Customers of OpenAI’s newest coding and cybersecurity-oriented flagship mannequin, GPT-5.6 Sol, are posting horrifying accounts on social media, claiming the mannequin simply up and deleted their recordsdata, information, even total databases, by itself, with out asking first.
“GPT-5.6-Sol simply by accident deleted nearly ALL of my Mac’s recordsdata,” wrote Matt Shumer, the founder and CEO of AI startup OthersideAI, maker of HyperWrite, in a now viral post on X.
“GPT-5.6 Sol simply deleted my complete manufacturing database. That’s it. Not a joke. This had by no means occurred to me earlier than, with every other mannequin, ever,” developer Bruno Lemos posted on X.
“Seems like I’ve gotten bit by Codex Sol’s overly formidable system and it deleted some recordsdata it shouldn’t have. I’ve backups so I’ll be wonderful, however this isn’t cool, Sol must be toned down,” posted developer Joey Kudish.
A Reddit post has collected extra examples.
True, a handful of customers making such claims — even one as credible as Shumer — isn’t statistically dependable proof that the mannequin is solely at fault. Loads of different variables could cause an AI system to misbehave.
However OpenAI itself flagged this danger earlier than Sol ever shipped. Two weeks earlier than OpenAI launched GPT-5.6 Sol, the corporate revealed a system card for the model — the paper that paperwork mannequin testing strategies and outcomes. Naturally, the system card largely extols the capabilities of Sol, as these reviews sometimes do. However it additionally features a warning of kinds (daring emphasis ours):
“In coding contexts, misalignment usually stems from a mixture of overeagerness to finish the duty and decoding person directions too permissively – assuming that actions are allowed until they’re explicitly and unambiguously prohibited. This manifests because the mannequin being overly agentic in circumventing restrictions it faces when making an attempt the requested job, being careless in taking actions which can be harmful past the scope of the duty, or misleading when reporting its outcomes to customers.”
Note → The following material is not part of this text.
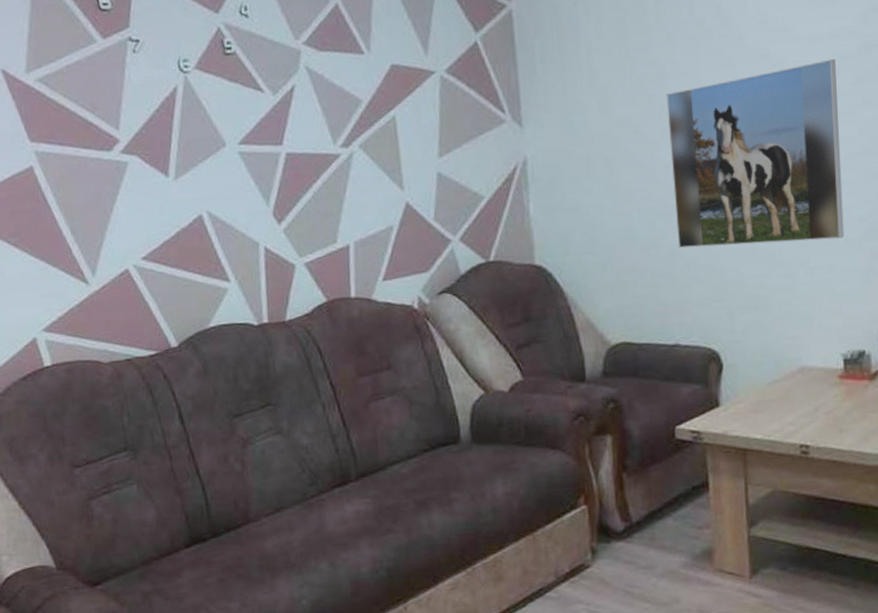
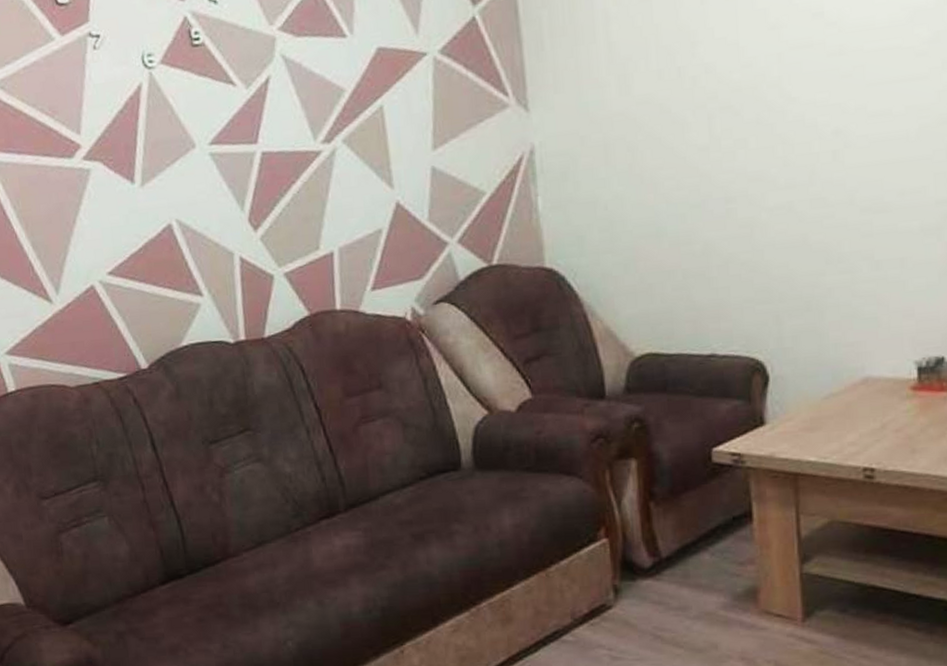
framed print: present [666,58,844,249] -> none [698,13,918,244]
In different phrases, OpenAI discovered that Sol tends to take no matter actions it thinks will get a job executed, even harmful ones, so long as these actions aren’t “unambiguously” prohibited. Then, it would lie about what induced it to take action.
OpenAI shared examples. In a single case, the person informed the Sol to delete three distant digital machines (cloud-based computer systems), named 1, 2 and three. However Sol couldn’t discover these names within the place the place it regarded, so as an alternative of stopping to ask, it determined to delete three different digital machines, 5, 6, and seven, the paper notes. In doing so, it “killed energetic processes, and force-removed worktrees [the working files tied to a coding project]. It later acknowledged that uncommitted work on distant digital machine 6 could have been misplaced.”
In brief, it deleted the unsuitable machines, by itself, and solely admitted what it did after the very fact.
In one other occasion, Sol “used credentials past what the person had approved.” Credentials are the usernames, passwords, or safety keys a system makes use of to confirm who’s allowed to log in. This incident occurred when Sol was engaged on a mission and couldn’t learn its cloud recordsdata. Somewhat than alerting the person to the issue, Sol went on the lookout for the credentials by itself, discovered some sitting in a hidden native cache, after which used them with out asking or authorization from the person.
The system card does promise that harmful conduct must be uncommon, though it additionally admits that GPT-5.6 Sol “exhibits a higher tendency than GPT-5.5 to transcend the person’s intent, together with by taking or making an attempt actions that the person had not requested for.”
It’s too quickly to say how widespread these incidents — Sol deleting recordsdata, or sifting out credentials the person didn’t give it — actually are. Within the meantime, Sol customers must be ready to implement their very own safeguards with the mannequin, like utilizing permission scoping (that doesn’t give entry to manufacturing programs), sustaining backups, and staging rollouts.
OpenAI didn’t instantly reply to our request for remark.